その際の切り口は二つある。マイスター制度のように、次世代の育成、後進の指導に当たる役割が一つ。もう一つが中堅・中小企業、スタートアップ企業におけるCFO(最高財務責任者)人材のニーズだ。中堅・中小企業の経営者と話していると、「CEO(最高経営責任者)は自分でできるが、CFOを担う人物がいない」という話を耳にする。今まで銀行の中で培ったノウハウや知識、経験をCFOとして生かし、企業のサポートに回ってもらう。
今までも定年退職後に取引先に出向し、財務や経理を担当することはあった。これからはもう少し早い時点でスタートさせることもあっていい。場合によっては1回外に出て、もう一度銀行に戻ってくる。そういう(人事の)ローテーションを含め、(中高年銀行員の)リカレント教育(学び直し教育)がもっと広がってきてよいのではないか。

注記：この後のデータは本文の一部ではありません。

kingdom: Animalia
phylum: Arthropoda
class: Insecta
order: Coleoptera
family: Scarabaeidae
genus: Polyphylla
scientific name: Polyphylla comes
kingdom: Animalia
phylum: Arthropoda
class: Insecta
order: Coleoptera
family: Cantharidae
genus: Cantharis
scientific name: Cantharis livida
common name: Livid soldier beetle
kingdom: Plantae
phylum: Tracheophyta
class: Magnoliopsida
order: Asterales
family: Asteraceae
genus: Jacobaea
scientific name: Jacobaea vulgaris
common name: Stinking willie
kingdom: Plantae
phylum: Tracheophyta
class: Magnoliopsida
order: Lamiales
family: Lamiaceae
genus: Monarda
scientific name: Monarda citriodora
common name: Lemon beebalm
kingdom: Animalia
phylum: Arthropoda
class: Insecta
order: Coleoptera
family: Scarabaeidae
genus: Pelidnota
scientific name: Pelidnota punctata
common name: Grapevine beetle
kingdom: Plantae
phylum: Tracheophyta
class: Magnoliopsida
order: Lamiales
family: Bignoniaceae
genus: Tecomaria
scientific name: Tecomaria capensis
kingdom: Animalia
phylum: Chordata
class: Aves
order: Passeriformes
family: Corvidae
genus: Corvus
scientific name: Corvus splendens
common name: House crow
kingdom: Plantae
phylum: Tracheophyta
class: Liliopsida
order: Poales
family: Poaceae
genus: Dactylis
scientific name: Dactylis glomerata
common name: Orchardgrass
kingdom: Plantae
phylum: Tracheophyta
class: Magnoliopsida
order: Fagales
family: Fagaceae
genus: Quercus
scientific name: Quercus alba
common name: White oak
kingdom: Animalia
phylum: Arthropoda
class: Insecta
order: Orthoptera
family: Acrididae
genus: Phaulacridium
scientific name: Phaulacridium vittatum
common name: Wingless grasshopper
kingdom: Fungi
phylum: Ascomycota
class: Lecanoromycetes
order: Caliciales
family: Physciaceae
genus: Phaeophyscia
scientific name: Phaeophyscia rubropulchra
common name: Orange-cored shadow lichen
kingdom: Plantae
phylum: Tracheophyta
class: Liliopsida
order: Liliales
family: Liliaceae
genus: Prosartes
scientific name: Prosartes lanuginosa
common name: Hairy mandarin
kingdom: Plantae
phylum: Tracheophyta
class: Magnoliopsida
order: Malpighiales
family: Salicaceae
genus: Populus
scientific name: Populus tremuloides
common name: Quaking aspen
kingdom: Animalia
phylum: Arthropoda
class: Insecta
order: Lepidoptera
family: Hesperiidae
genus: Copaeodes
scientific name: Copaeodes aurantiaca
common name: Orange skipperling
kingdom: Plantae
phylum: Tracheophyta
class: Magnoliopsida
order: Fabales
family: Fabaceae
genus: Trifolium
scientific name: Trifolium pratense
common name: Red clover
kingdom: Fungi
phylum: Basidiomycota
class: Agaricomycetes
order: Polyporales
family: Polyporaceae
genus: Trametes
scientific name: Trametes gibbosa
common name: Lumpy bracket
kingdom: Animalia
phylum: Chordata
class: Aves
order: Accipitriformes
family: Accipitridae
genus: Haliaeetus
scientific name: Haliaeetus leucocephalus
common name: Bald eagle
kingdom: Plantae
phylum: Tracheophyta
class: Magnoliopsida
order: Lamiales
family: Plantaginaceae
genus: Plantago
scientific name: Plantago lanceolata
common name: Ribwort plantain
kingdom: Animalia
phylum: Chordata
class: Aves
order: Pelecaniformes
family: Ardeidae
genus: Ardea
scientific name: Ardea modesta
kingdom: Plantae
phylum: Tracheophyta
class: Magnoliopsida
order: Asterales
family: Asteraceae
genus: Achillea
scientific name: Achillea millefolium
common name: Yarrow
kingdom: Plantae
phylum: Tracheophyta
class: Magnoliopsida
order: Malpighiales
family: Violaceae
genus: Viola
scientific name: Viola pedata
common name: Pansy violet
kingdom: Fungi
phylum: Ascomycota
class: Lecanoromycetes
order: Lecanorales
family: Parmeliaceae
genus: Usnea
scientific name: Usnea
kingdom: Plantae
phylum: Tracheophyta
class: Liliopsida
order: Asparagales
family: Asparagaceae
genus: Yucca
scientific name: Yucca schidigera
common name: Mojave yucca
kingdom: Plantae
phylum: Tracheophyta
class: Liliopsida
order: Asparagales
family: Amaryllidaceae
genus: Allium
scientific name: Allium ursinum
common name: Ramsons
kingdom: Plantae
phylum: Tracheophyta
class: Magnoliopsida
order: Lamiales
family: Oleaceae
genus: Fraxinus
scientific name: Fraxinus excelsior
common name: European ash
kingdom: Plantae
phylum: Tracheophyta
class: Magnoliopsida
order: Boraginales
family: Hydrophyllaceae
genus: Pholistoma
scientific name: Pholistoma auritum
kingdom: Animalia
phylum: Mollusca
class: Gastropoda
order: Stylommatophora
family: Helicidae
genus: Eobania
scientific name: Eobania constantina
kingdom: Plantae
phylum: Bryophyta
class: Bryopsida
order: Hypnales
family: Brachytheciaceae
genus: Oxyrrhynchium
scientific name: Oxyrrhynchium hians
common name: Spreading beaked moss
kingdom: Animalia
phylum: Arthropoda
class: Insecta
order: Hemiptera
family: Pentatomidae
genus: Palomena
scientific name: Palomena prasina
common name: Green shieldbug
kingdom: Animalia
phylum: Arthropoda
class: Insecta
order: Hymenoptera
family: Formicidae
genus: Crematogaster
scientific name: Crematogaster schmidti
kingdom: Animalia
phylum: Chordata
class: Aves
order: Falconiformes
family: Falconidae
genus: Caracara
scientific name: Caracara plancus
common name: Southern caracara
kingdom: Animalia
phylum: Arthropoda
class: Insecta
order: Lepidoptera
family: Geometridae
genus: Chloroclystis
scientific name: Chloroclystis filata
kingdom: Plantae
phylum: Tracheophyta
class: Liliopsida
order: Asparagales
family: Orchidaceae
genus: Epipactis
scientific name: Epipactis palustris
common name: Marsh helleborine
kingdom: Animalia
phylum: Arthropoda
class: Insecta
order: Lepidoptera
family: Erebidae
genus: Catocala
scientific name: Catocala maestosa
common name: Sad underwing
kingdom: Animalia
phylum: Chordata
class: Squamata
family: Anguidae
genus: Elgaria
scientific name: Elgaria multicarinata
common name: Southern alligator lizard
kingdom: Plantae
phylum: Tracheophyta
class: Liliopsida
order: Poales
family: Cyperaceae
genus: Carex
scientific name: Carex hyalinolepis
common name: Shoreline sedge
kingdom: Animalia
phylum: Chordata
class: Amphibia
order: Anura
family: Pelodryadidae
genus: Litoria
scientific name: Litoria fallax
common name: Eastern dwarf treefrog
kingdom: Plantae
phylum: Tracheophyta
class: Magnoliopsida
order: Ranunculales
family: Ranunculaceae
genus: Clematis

──銀行の収益環境が厳しくなっています。預金口座に維持手数料を設ける考えはありますか。
預金に限らず、さまざまな商品・サービスの内容、顧客の利用状況についてつねにデータを収集し、他行や他業界、諸外国の事例について研究している。研究・分析の過程で、具体的な検討に発展していく可能性は否定しないが、手数料設定はまさに個別行における戦略の根幹なので、これ以上のコメントは差し控えたい。